Comunque, «non preoccupatevi. Questa per noi è una medaglia d’onore. La nostra lotta continuerà dentro e fuori», ha dichiarato Dundar, rivolgendosi idealmente a quanti si oppongono alla repressione dei media in Turchia.
Repressione concretizzatasi da anni con ostacoli ai social network e soprattutto con l’arresto di numerosi giornalisti: un fatto stigmatizzato da organizzazioni internazionali, tra cui il Parlamento europeo che in gennaio ha emesso una risoluzione.
Due giorni fa due generali e un colonnello in pensione sono stati arrestati in Turchia con accuse di spionaggio e terrorismo per il loro ruolo nell’operazione che nel gennaio 2014 aveva portato alla perquisizione di alcuni camion dei servizi segreti di Ankara diretti in Siria, su cui sarebbero state trovate armi, come poi riferito dal quotidiano Cumhuriyet.
E anche l’elenco dei casi di presunti insulti al presidente turco Recep Tayyip Erdogan finiti in tribunale si arricchisce di un nuovo capitolo.

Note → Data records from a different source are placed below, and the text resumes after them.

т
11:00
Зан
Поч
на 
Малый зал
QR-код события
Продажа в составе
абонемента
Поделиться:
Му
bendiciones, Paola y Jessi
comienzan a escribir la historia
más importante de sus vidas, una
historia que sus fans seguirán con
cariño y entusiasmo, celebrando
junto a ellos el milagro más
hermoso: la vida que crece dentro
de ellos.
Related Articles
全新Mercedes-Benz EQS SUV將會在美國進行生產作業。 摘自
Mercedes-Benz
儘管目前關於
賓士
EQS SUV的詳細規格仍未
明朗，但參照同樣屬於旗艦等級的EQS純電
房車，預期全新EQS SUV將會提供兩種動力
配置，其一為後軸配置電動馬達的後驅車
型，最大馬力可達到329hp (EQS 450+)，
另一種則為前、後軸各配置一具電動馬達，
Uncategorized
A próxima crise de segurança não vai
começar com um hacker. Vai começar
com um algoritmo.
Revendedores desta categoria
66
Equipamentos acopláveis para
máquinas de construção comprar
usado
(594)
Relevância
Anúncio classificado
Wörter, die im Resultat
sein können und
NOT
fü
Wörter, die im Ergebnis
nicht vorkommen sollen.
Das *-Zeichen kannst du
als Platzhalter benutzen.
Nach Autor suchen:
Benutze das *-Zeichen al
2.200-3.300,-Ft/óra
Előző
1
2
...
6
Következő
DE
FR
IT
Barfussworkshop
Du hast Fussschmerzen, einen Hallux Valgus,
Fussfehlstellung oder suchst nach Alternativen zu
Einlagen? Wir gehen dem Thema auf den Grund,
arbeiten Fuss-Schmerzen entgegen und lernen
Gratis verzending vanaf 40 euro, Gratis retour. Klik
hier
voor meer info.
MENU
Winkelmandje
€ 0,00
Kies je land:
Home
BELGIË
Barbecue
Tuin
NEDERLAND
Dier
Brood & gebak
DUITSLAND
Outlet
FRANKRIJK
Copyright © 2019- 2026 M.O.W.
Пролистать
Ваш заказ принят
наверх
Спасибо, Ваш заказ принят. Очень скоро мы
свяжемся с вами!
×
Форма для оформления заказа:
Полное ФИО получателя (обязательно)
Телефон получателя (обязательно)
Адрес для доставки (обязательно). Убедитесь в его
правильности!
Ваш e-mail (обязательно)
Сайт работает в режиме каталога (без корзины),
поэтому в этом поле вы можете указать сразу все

A essere processato stavolta è il medico turco Bilgin Ciftci, accusato di aver offeso Erdogan pubblicando su internet immagini che ne paragonavano le espressioni facciali a quelle di Gollum, personaggio della saga del «Signore degli anelli».
Un tribunale di Aydin, nella Turchia occidentale, ha però chiesto una perizia per stabilire se l’accostamento debba essere considerato offensivo, nominando un’èquipe di esperti tra cui due professori universitari, due psicologi e uno studioso di cinema. Il processo è stato quindi aggiornato a febbraio. Ciftci si era difeso sostenendo che non si trattava di un insulto. Se giudicato colpevole, il medico rischia una condanna fino a due anni.